Huang described the platform as having three key features. One is the ability to ingest and store three-dimensional information about worlds: “It’s a modern database in the cloud,” Huang said. Another is its ability to connect devices, people or software agents to that information and to one another. “And the third gives you a viewport into this new world, another way of saying it’s a simulation engine,” Huang said.
Those simulations can be of the real world, in the case of enterprises creating digital twins of manufacturing facilities or products, or of fictional worlds used to train sensor networks (with Omniverse Replicator), robots (with Isaac Sim), and self-driving vehicles (with Drive Sim) by feeding them simulated sensor data.
There’s also Omniverse Nucleus Cloud, which provides a shared Universal Scene Description store for 3D scenes and data that can be used for online collaboration, and Omniverse Farm, a scale-out tool for rendering scenes and generating synthetic data using Omniverse.
Industrial giant Siemens is already using the Omniverse platform to develop digital twins for manufacturing, and Nvidia said the company is now working on delivering those services to its customers using Omniverse Cloud.
Omniverse Farm, Replicator and Isaac Sim are already available in containers for enterprises to deploy on Amazon Web Services’ compute cloud instances equipped with Nvidia GPUs, but enterprises will have to wait for general availability of the other Omniverse Cloud applications as Nvidia managed services.
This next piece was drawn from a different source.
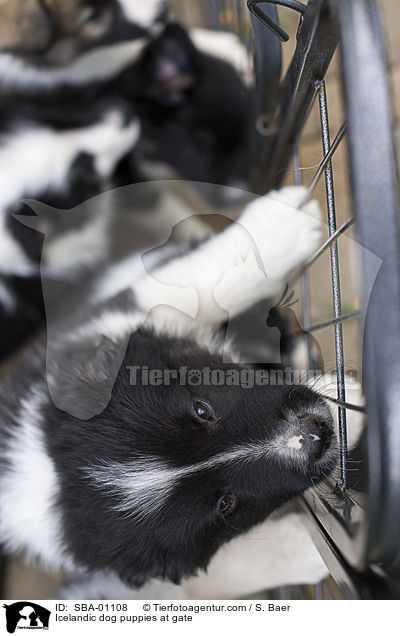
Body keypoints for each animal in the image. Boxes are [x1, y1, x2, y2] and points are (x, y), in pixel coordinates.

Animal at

The company is now taking applications for early access.
Nvidia is also opening up new channels to help enterprises consume its new products and services. Management consulting provider Booz Allen Hamilton offers enterprises a new cybersecurity service it calls Cyber Precog, built on Nvidia Morpheus, an AI cybersecurity processing framework, while Deloitte will offer enterprise services around Nvidia’s Omniverse software suite, the companies announced at GTC.
As Nvidia works with consultants and systems integrators to roll out its SaaS and hardware rental offerings, that doesn’t mean it’s going to stop selling hardware outright. Huang noted that some organizations, typically start-ups or those that only use their infrastructure sporadically, prefer to rent, while large, established enterprises prefer to own their infrastructure.
He likened the process of training AI models to operating a factory. “Nvidia is now in the factory business, the most important factory of the future,” he says. Where today’s factories take in raw materials and put out products, he said, “In the future, factories are going to have data come in, and what comes out is going to be intelligence or models.”
But Nvidia needs to package its hardware and software factories for CIOs in different ways, Huang said: “Just like factories today, some people would rather outsource their factory, and some would rather own it. It just depends on what business model you’re in.”